• TEXT SHOWN:
- - - - -
Our complicated relationship with ‘Sea’food

Lots of fascinating conversations this week, and there is much for us to discuss. There were two emerging themes I heard: one was real concern about GMO animals for human consumption. Maya, in her post, sums this up by saying: “More than anything else I despise the idea of engineering animals of any kind just to continue to waste food. Human food waste is atrocious and the consumption has gotten to the point of intense greed. We need to stop consuming what we don’t have. Yes, we need to find a food solution. No, it should not in any way have to do with engineering animals for our liking. “

In contrast, others like Yvette felt that GMO is part of the solution towards confronting world hunger “In my opinion genetically made fish benefits the people since it gives the fishing experience they want while also feeding people and on the other side of the spectrum it gives the natural fish time to repopulate grow and rise in the fish stocks. “

Regardless, it seems we have a strange relationship with seafood rather than ‘land’ food. Linnaea, said as much when challenging her mother’s claims that they shouldn’t eat fish that were “raised in their own filth” but somehow cows, pigs, and chickens were ok.

Do we really NOT farm like we FISH? Let’s think critically

Check out this video by WWF

One thought on “Our complicated relationship with ‘Sea’food”
- - - - -
• DATA SECTION:
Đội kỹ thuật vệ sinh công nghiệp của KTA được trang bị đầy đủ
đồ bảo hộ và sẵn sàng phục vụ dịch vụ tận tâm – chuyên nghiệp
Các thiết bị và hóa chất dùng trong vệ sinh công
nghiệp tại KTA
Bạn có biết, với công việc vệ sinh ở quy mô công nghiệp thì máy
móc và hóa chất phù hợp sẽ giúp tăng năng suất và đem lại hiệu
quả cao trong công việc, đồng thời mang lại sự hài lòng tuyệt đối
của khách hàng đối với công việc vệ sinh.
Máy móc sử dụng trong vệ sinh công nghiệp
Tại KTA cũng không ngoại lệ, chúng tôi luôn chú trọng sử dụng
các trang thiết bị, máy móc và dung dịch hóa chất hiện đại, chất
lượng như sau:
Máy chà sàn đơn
- - - - -
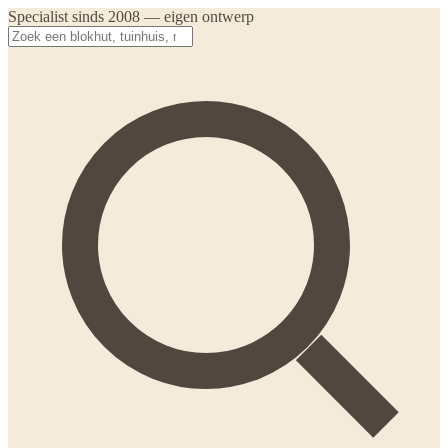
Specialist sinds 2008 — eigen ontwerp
- - - - -
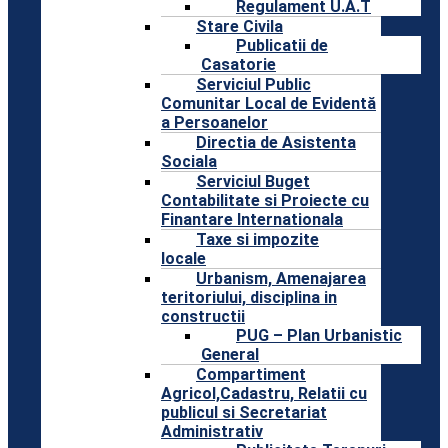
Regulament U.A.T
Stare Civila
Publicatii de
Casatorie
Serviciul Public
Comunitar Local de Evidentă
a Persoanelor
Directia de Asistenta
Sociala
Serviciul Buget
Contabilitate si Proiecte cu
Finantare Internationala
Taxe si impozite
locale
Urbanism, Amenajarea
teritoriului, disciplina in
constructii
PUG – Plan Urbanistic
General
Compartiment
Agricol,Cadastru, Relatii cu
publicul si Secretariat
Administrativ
- - - - -
• TASK STATEMENT:
Continue the blog post about our complicated relationship with seafood, starting right after its last line.

• ANSWER TO THIS EXERCISE:
  1. This is a very controversial topic. Not only controversial but a conversation that must be had either way. When it comes to GMOs and genetically modified food sources, I feel resiliencies in corn and other plants are acceptable in terms of growing the ideal tempered plant that suit our purposes. However, we are addressing gene manipulation in domesticated fish and livestock. The case of Salmon farming and genetic manipulation to produce resilient, fast maturing , resource options vs. what is ethically “right” and allowable in our shared political culture today. In my opinion, gene manipulation in the organism itself is not a viable solution to support our growing needs. The reason why I mention this is the bypass of natural selection we currently use in breeding animals such as dogs can produce the same results we look for over time. The Kodiak bear is undoubtedly so large because of the selection process of the females make over generations producing large, genetically similar but slightly different bears to their existing neighbor the Grizzly. My point is that I feel we should not adopt the practice of genetically modifying our food sources. Although the ability is there, we can also study other ways of sustainability and protein food sources. That being said the weight of the problem we are considering facing with this controversial practice is world hunger. Arguably one of the most important problems our species has faced since record began. What is ethically right may not be practical at our current position on the timeline and what has already come to pass.